Task item:
Looking at the records below, count how many lines contain the string "none". Give that number alone.

[Records shown]

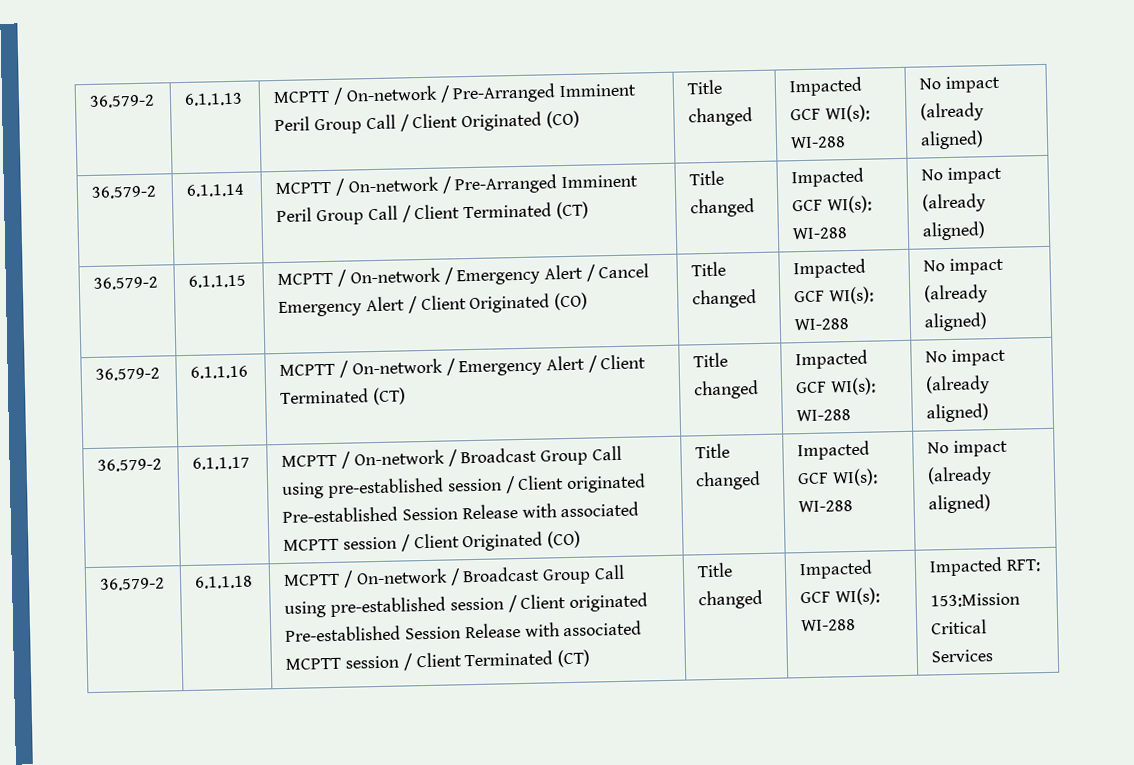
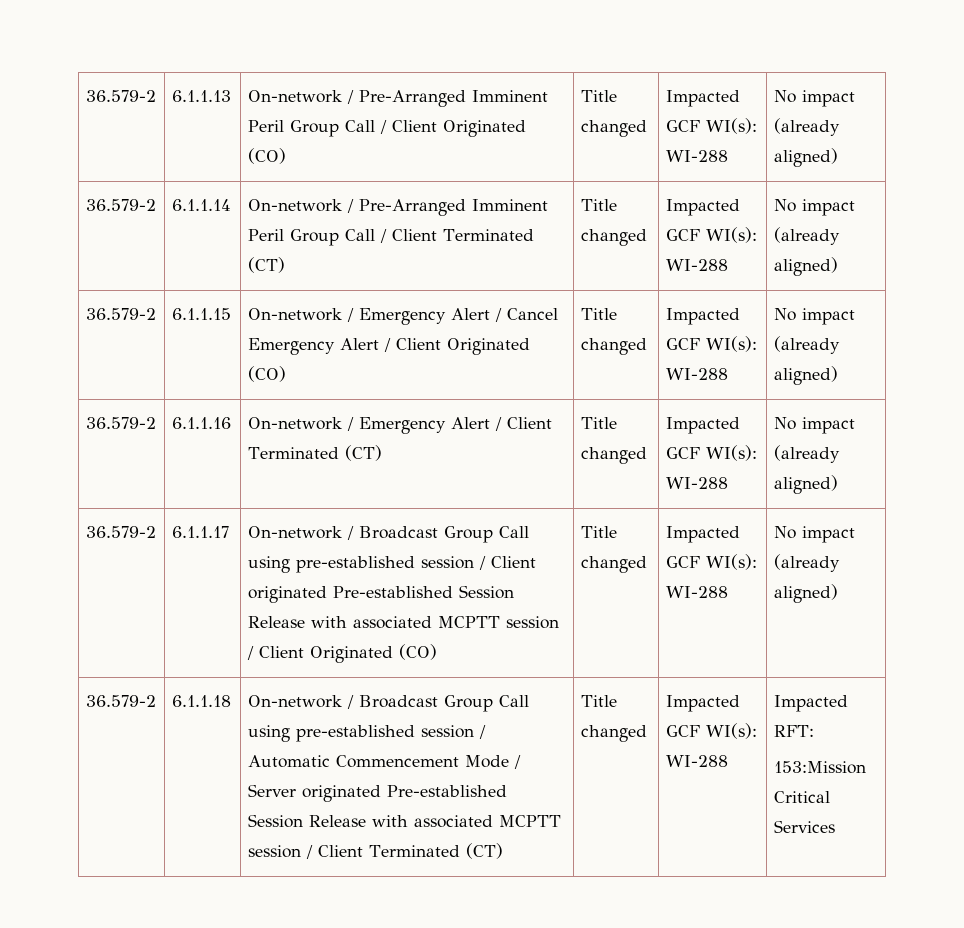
[273,87,345,105] MCPTT / -> (231, 96) none
[275,178,347,196] MCPTT / -> (231, 205) none
[277,269,348,287] MCPTT / -> (231, 314) none
[279,360,350,378] MCPTT / -> (231, 423) none
[281,451,352,469] MCPTT / -> (229, 532) none
[283,564,625,588] [284,594,567,618] MCPTT / On-network / Broadcast Group Call using pre-established session / Client -> [247,695,529,712] [247,725,486,742] [247,755,521,769] [247,784,296,797] On-network / Broadcast Group Call using pre-established session / Automatic Commencement Mode / Server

[/Records shown]

Written response:
5